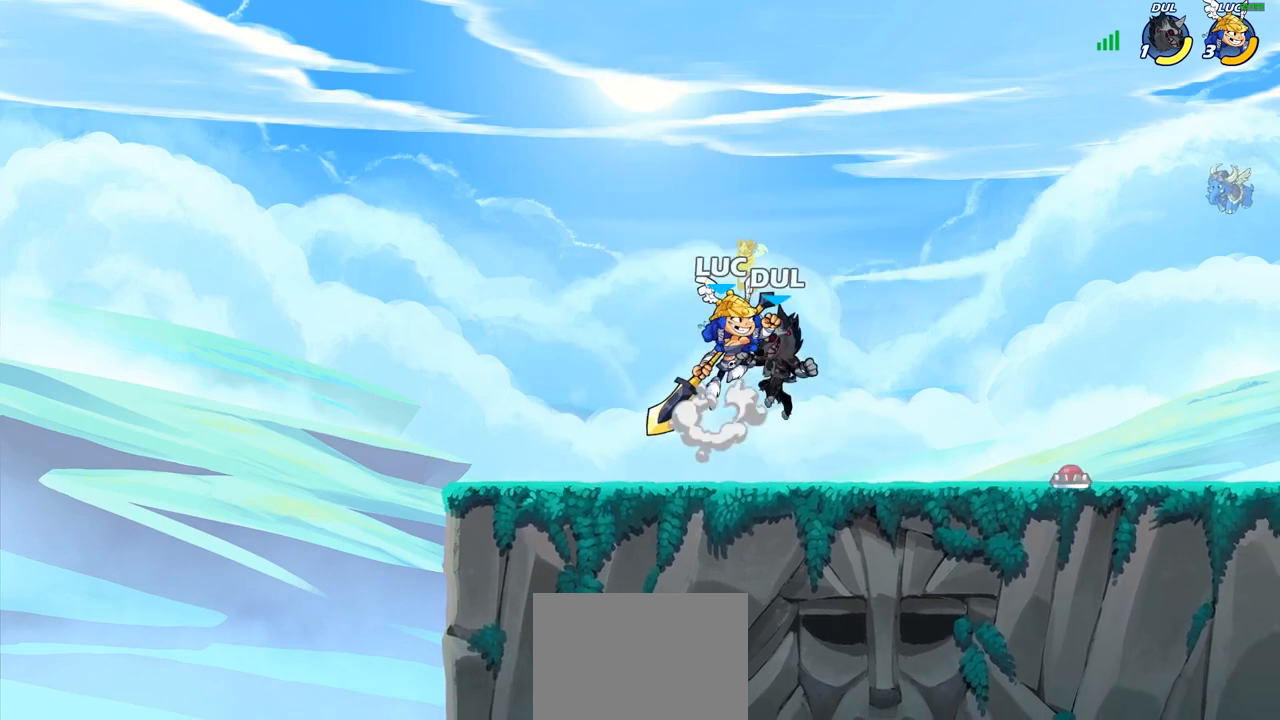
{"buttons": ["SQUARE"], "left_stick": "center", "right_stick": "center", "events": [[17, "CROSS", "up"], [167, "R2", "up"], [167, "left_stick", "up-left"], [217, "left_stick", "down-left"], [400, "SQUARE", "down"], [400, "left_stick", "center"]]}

::::

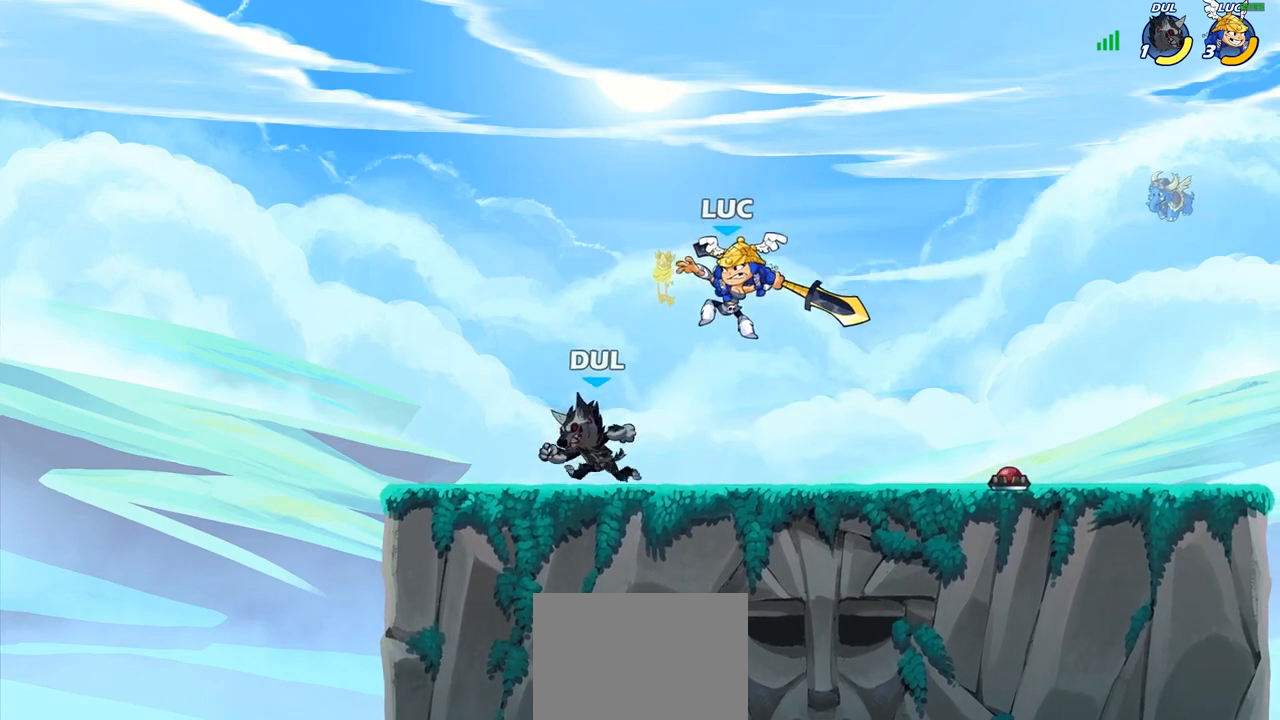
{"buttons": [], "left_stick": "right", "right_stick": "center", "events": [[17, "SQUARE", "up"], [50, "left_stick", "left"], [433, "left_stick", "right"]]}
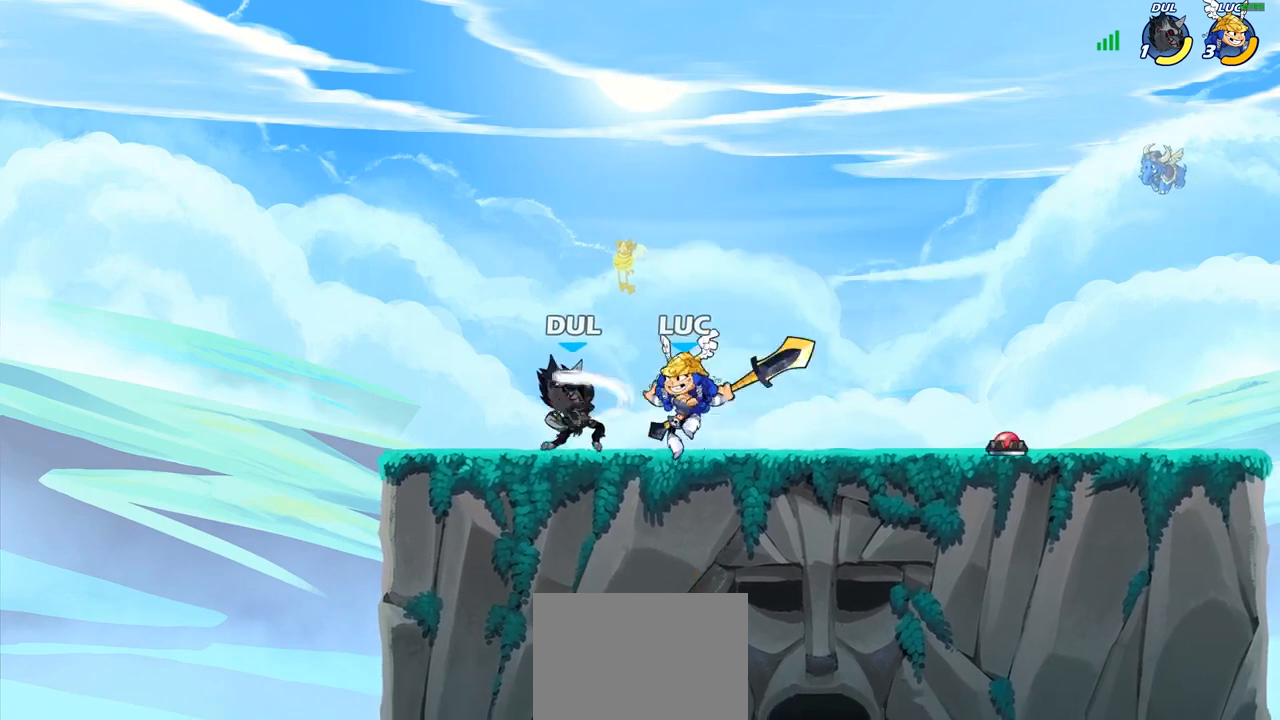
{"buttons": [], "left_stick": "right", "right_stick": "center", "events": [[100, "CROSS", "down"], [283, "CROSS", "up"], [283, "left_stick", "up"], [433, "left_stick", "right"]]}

::::

TASK INSTRUCTIONS: For the string "CROSS", find every line of the material that contains it, and copy each one.

RESPONSE:
{"buttons": ["SQUARE"], "left_stick": "center", "right_stick": "center", "events": [[17, "CROSS", "up"], [167, "R2", "up"], [167, "left_stick", "up-left"], [217, "left_stick", "down-left"], [400, "SQUARE", "down"], [400, "left_stick", "center"]]}
{"buttons": [], "left_stick": "right", "right_stick": "center", "events": [[100, "CROSS", "down"], [283, "CROSS", "up"], [283, "left_stick", "up"], [433, "left_stick", "right"]]}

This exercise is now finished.